I'm working through an example of the Taylor Polynomial and I'm stuck at nearly the last part. I have a function $f(x)= \frac{1}{x}, x>1$ and I am asked to find the Taylor Polynomial to the $3.$ degree at $a=5$ and then find the Lagrange Remainder between the interval $[4,6]$
Step $1$ is to calculate the Taylor-Polynomial: $$T_3(x,5)= \frac{1}{5}-\frac{(x-5)}{25}-\frac{(x-5)^2}{125}-\frac{(x-5)^3}{625}$$
I then used the Remainder formula $R_n(x)=\frac{f^{(n+1)}(\xi)}{(n+1)!} \cdot (x-a)^{(n+1)}$. From this I get:
$$R_3(x)=\frac{f^{(4)}(\xi)}{4!} \cdot (x-5)^4 =\frac{-1}{\xi^4} \cdot (x-5)^4 = \frac{-(x-5)^4}{\xi^4}$$
Here's where I'm not sure how to proceed. I thought that I could make $2$ cases to try to find the Worst-Case scenario by checking which value of $\xi_1=4, \xi_2=6$ gives the Worst-Case scenario btu then I'm still left with either
$$R_{n_1}(x) =\frac{-(x-5)^4}{4^4} \text{ or } R_{n_2}(x) =\frac{-(x-5)^4}{6^4}$$
but in either case I'm still left without an exact value for the error, which makes my answer incorrect.
How can I obtain an exact value for the error of the Taylor-Polynomial in the interval $x \in [4,6]$?
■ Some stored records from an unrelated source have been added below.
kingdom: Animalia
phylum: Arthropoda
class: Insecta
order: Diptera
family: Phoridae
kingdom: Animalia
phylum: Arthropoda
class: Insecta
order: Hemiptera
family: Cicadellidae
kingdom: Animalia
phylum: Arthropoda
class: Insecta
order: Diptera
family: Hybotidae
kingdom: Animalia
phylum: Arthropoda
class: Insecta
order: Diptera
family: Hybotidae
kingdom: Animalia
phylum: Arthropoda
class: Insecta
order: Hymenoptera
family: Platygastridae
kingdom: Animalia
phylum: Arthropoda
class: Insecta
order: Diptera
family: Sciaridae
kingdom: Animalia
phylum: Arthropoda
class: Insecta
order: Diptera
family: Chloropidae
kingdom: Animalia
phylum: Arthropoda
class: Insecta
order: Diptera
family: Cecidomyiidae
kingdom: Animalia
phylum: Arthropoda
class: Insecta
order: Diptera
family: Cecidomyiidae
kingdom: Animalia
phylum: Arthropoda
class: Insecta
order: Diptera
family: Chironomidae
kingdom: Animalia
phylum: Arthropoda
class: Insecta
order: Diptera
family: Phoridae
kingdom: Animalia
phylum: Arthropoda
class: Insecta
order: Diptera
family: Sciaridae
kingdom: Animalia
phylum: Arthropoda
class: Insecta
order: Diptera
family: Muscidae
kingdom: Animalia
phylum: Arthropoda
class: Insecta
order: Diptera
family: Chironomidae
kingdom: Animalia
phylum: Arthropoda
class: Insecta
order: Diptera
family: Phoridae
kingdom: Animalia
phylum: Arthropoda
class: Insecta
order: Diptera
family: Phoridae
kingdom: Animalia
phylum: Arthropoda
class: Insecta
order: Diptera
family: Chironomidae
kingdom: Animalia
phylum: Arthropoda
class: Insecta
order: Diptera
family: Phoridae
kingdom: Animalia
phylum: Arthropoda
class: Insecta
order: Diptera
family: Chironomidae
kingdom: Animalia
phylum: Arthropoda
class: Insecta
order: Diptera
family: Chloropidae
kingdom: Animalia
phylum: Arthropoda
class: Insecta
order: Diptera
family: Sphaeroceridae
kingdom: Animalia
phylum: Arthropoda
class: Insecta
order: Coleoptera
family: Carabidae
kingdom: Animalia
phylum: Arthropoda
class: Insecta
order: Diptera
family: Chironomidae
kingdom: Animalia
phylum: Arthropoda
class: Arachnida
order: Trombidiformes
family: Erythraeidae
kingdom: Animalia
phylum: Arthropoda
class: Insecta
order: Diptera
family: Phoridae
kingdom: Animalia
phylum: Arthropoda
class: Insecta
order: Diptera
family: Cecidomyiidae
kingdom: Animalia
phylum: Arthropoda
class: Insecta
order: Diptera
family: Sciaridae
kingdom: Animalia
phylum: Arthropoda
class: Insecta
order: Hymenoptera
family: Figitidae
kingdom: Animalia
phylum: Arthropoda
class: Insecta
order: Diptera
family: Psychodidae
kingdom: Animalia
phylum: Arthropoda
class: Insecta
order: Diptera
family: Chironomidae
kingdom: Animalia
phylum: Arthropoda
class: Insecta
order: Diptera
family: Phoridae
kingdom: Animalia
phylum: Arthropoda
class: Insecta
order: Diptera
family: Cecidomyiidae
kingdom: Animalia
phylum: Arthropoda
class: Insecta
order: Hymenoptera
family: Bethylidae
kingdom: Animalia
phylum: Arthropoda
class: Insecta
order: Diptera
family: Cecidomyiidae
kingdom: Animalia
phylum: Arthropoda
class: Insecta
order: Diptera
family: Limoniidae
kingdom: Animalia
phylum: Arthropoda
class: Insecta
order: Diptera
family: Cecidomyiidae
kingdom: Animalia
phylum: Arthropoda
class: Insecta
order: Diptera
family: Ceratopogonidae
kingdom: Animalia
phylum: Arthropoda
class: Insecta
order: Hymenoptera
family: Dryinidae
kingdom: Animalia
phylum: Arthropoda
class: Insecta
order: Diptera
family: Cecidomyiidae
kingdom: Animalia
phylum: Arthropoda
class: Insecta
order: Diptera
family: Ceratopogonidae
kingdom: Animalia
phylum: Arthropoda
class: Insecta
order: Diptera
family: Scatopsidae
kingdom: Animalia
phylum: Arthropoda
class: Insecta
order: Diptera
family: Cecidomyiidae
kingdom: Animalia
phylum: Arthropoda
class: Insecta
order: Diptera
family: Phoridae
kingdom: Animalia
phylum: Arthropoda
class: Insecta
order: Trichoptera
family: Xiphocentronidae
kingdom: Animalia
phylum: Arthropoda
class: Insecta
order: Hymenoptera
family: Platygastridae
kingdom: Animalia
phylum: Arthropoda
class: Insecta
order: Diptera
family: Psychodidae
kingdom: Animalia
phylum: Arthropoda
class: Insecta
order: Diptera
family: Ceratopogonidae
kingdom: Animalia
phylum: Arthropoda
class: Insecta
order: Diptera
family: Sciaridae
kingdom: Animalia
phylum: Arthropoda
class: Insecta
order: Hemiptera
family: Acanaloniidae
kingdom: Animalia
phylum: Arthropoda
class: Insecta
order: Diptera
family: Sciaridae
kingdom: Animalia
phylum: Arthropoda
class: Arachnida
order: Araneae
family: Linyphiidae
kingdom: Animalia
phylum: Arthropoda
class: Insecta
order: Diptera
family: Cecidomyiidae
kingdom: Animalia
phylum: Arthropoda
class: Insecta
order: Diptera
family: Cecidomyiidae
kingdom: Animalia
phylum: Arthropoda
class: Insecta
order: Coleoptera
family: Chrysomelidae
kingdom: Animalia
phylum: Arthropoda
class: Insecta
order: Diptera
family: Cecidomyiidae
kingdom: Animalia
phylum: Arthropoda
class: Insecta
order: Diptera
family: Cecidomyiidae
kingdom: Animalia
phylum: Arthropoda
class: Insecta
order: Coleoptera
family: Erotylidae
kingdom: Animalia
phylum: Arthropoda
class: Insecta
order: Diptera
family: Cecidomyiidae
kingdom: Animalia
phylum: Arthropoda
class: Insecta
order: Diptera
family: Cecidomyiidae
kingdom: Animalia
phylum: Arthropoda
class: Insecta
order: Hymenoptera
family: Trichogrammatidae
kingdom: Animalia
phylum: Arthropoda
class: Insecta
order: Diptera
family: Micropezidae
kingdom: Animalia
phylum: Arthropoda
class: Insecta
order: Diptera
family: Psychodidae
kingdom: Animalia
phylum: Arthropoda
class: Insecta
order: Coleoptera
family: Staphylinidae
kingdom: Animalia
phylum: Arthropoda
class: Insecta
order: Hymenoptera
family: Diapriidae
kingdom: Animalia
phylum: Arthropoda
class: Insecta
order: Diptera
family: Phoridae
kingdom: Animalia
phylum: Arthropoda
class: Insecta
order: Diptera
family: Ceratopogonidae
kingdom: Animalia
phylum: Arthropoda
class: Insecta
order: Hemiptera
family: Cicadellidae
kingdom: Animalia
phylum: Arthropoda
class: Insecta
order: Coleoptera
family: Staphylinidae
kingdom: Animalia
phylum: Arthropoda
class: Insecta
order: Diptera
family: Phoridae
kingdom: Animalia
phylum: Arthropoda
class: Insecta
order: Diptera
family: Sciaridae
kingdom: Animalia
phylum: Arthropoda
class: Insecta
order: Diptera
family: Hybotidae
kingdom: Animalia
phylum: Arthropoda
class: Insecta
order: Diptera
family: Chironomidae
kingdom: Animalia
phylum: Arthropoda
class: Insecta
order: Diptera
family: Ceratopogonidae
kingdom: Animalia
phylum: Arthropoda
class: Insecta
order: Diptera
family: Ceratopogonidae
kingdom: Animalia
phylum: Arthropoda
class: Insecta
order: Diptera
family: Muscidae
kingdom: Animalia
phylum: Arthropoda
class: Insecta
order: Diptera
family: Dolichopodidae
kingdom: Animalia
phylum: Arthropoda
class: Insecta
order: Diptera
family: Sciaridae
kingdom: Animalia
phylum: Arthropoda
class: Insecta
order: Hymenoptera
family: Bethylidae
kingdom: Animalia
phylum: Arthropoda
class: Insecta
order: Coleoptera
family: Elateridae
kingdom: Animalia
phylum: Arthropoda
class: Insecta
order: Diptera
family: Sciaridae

Consider the function $$f(x) = \dfrac{1}{x}$$
Find the third degree Taylor polynomial for $f(x)$ centered at $x = 3$
$$\begin{array}{|c|c|} \hline \text{Derivatives} & \text{Values at x} =5 \\\hline f(x) = \dfrac{1}{x} & \dfrac{1}{5} \\\hline f'(x) = -\dfrac{1}{x^2} & -\dfrac{1}{25} \\\hline f''(x)=\dfrac{2}{x^3} & \dfrac{2}{125} \\\hline f^{(3)}(x) = -\dfrac{6}{x^4} & -\dfrac{6}{625} \\\hline f^{(4)}(x) = \dfrac{24}{x^5} & \dfrac{24}{3125} \\\hline \end{array}$$
So the third degree Taylor polynomial is
$$ T_3(x,5)= \frac{1}{5}-\frac{(x-5)}{25}-\frac{(x-5)^2}{125}-\frac{(x-5)^3}{625}$$
The Lagrange remainder is given by
$$\displaystyle \left|R_n(x)\right|=\left|\dfrac{f^{(n+1)}(\xi)}{(n+1)!}\right| \cdot \left|(x-a)^{(n+1)}\right|$$
Find the Lagrange Remainder centered at $a = 5$
$$|R_3(x)|=\left|\dfrac{f^{(4)}(\xi)}{(4)!}\right| \cdot \left|(x-5)^{4}\right| = \left|\dfrac{1}{\xi^5}\right| \cdot \left|(x-5)^{4}\right|$$
On the interval $4 \le \xi \le 6$, the maximum of $\left|\dfrac{1}{\xi^5}\right|$ is at $\xi = 4$, hence, the maximum error is given by
$$|R_3(x)| = \left|\dfrac{f^{(4)}(\xi)}{(4)!}\right| \cdot \left|(x-5)^{4}\right| = \dfrac{1}{24576} \cdot \max \left|(x-5)^{4}\right|$$
Note that we can also find the maximum of that last expression as $1$ at $x = 4$.